After a deadly bomb blast ripped apart a bus in Jerusalem, pro-Israel groups snapped into action today, urging their supporters to lobby Congress to maintain its support for its ally in the tumultuous Middle East.
Until now Israel has played the role of cautious observer as the Pan-Arab freedom movement began in Tunisia, toppled their ally Hosni Mubarak in Egypt and has now swept throughout Arab kingdoms and dictatorships. From conversations with Israelis, the changes all around them more often trigger fear of the unknown, rather than euphoria over the potential for democratic reforms on the Arab street.
"Historically, when the peace process stalls, terrorists are quick to fill the vacuum. Some Arab governments like Syria may also be inciting violence against Israel to distract attention away from their own corruption and unpopularity," Jennifer Lazlo Mizrahi wrote to supporters of her Washington-based organization, The Israel Project.
Mizrahi sent around pro-Israel speaking points to her group's email list, asking backers to write to their members of Congress to urge them to support the Jewish state.
But one Jewish lobbying group that advocates for peace on the Middle East, J-Street, may have a hard time selling its liberalk line in Israel, a blogger at The Boston Globe notes.
President Obama condemned the attack and offered condolences.
"I condemn in the strongest possible terms the bombing in Jerusalem today, as well as the rockets and mortars fired from Gaza in recent days. Together with the American people, I offer my deepest condolences for those injured or killed," Obama said. "There is never any possible justification for terrorism. The United States calls on the groups responsible to end these attacks at once and we underscore that Israel, like all nations, has a right to self-defense."
Obama also acknowledged the Palestinian victims of Israel's retaliatory attacks.

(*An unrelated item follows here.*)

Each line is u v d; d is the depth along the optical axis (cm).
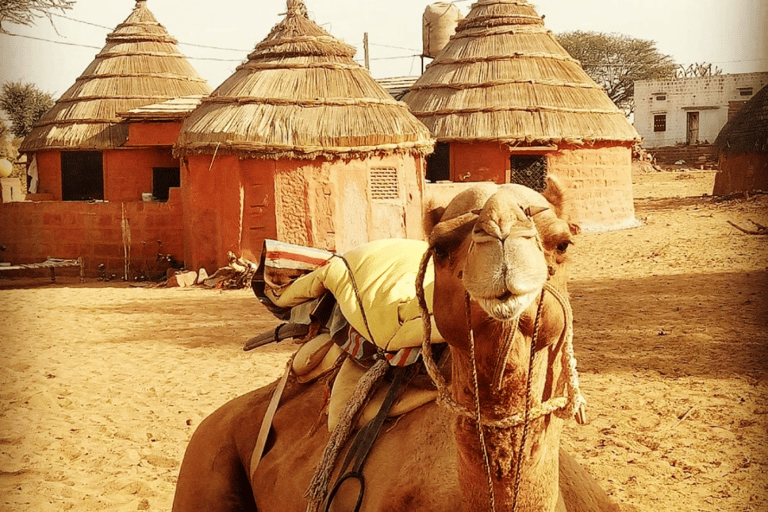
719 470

"We also express our deepest condolences for the deaths of Palestinian civilians in Gaza yesterday. We stress the importance of calm and urge all parties to do everything in their power to prevent further violence and civilian casualties," the President said in a statement.
Israeli Prime Minister Benjamin Netanyahu was meeting with his top security advisers when the explosion ripped through the bus.
The bombing came "just hours after the southern Israeli city of Beersheva was hit by two Katyusha missiles from Palestinian militants in Gaza – the first such attack since the Gaza war ended two years ago," The Christian Science Monitor reported.
Laura Rozen, Yahoo's newly acquired Middle East maven, notes that it has been about four years since a bomb struck terror on Israeli territory.